- Born: Umuchu, in Aguata Local Government Area.
- Education: Federal polytechnic Ilaro Ogun state. MARKETING (ND, HND)
- Occupation: CEO Orient Media group of companies
- Years active: Active... Present
- Title: Achi na-agbara oha
- Movement: PPA, Progressive People's Alliance.
- Spouse: Nneka Ezeemo

= Godwin Ezeemo =

Nigerian businessman and politician

Godwin Chukwunaenye Ezeemo (born 1954) is a Nigerian businessman and politician, chairman of The Orient Group of companies and a member of the Progressive Peoples Alliance.

== Biography ==
Ezeemo was born in Umuchu, into the Igbo tribe, during 1954. He attended St Peter's Secondary School in Achina, walking the 15 km from his home each day. He obtained an OND and HND in Marketing at Federal Polytechnic, Ilaro.
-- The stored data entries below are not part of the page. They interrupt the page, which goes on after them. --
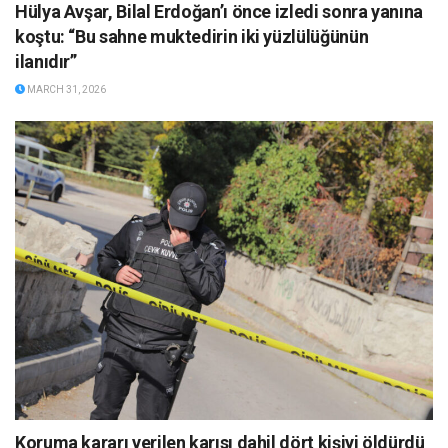
Hülya Avşar, Bilal Erdoğan’ı önce izledi sonra yanına
koştu: “Bu sahne muktedirin iki yüzlülüğünün
ilanıdır”
MARCH 31, 2026
Koruma kararı verilen karısı dahil dört kişiyi öldürdü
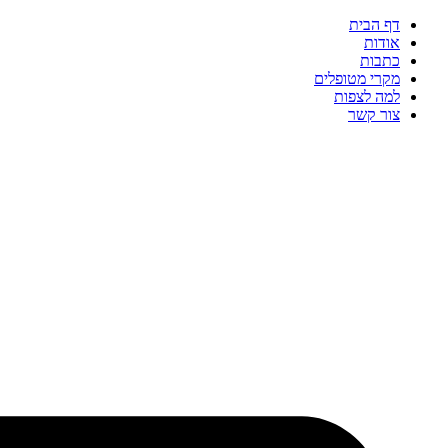
דף הבית
אודות
כתבות
מקרי מטופלים
למה לצפות
צור קשר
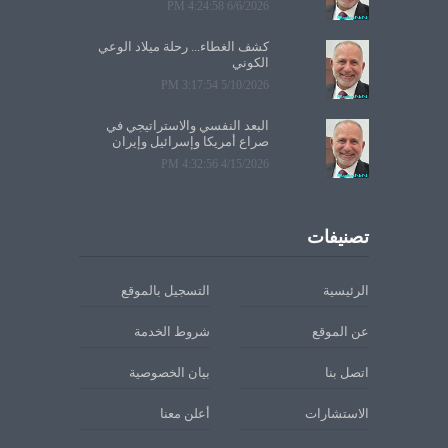
6/6/2026 4:24:58 PM
كشف الغطاء... رحلة ميلاد الوعي
الكوني
5/10/2026 3:17:54 PM
البعد النفسي والاستراتيجي في
صراع أمريكا وإسرائيل وإيران
4/15/2026 4:32:56 PM
تصنيفات
الرئيسية
التسجيل بالموقع
عن الموقع
شروط الخدمة
اتصل بنا
بيان الخصوصية
الاستشارات
أعلن معنا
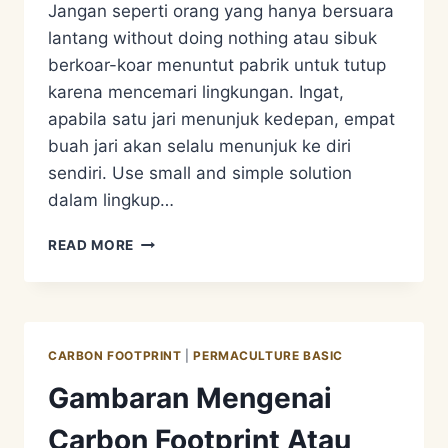
Jangan seperti orang yang hanya bersuara
lantang without doing nothing atau sibuk
berkoar-koar menuntut pabrik untuk tutup
karena mencemari lingkungan. Ingat,
apabila satu jari menunjuk kedepan, empat
buah jari akan selalu menunjuk ke diri
sendiri. Use small and simple solution
dalam lingkup…
BAGAIMANA
READ MORE
CARA
KITA
UNTUK
MENGURANGI
JEJAK
CARBON FOOTPRINT
|
PERMACULTURE BASIC
KARBON?
Gambaran Mengenai
Carbon Footprint Atau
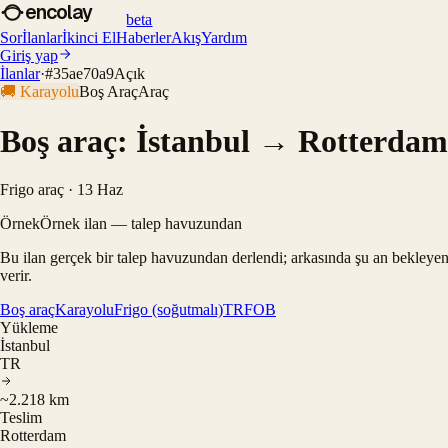
encolay
beta
Sor
İlanlar
İkinci El
Haberler
Akış
Yardım
Giriş yap
İlanlar
·
#
35ae70a9
Açık
🚚
Karayolu
Boş Araç
Araç
Boş araç: İstanbul → Rotterdam 
Frigo araç · 13 Haz
Örnek
Örnek ilan — talep havuzundan
Bu ilan gerçek bir talep havuzundan derlendi; arkasında şu an bekleyen
verir.
Boş araç
Karayolu
Frigo (soğutmalı)
TR
FOB
Yükleme
İstanbul
TR
~2.218 km
Teslim
Rotterdam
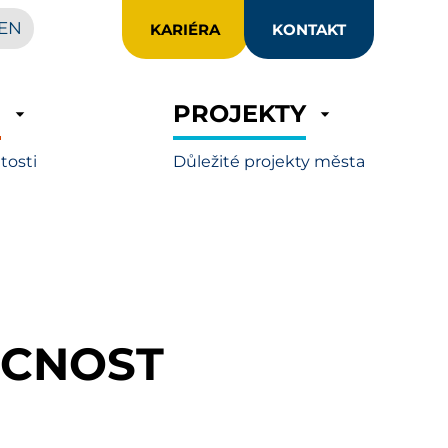
EN
KARIÉRA
KONTAKT
R
PROJEKTY
itosti
Důležité projekty města
UCNOST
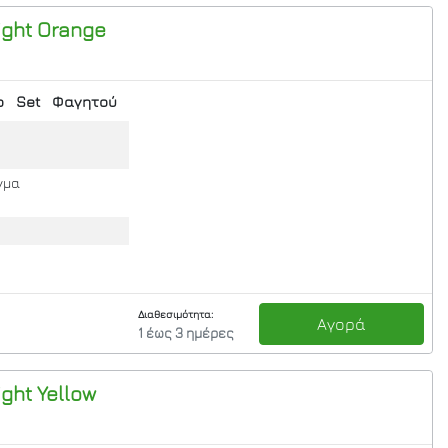
ight
Orange
ο
Set
Φαγητού
γμα
Διαθεσιμότητα:
Αγορά
1 έως 3 ημέρες
ight
Yellow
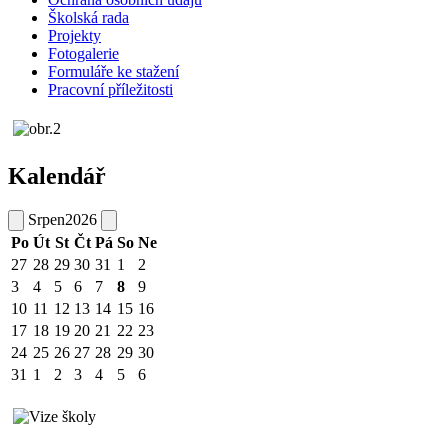
Školská rada
Projekty
Fotogalerie
Formuláře ke stažení
Pracovní příležitosti
Kalendář
Srpen
2026
Po
Út
St
Čt
Pá
So
Ne
27
28
29
30
31
1
2
3
4
5
6
7
8
9
10
11
12
13
14
15
16
17
18
19
20
21
22
23
24
25
26
27
28
29
30
31
1
2
3
4
5
6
After leaving university, Ezeemo incorporated his own company, which grew into the Orient Group, comprising Orient Export Ltd; Sokka International; Orient Feeds Mill and Farms Ltd; Orient Magazines, Newspaper and Communication Ltd; Orient Global Waterwell Limited;
Union Haulage Ltd; Orient Mega FM; and Multipurpose Computer Centre.

A devout Christian, Ezeemo has organised programmes in his local area to promote Christianity and denounce indigenous religions. He also established Charity (Ezeemo) Trust for the Less-Privileged.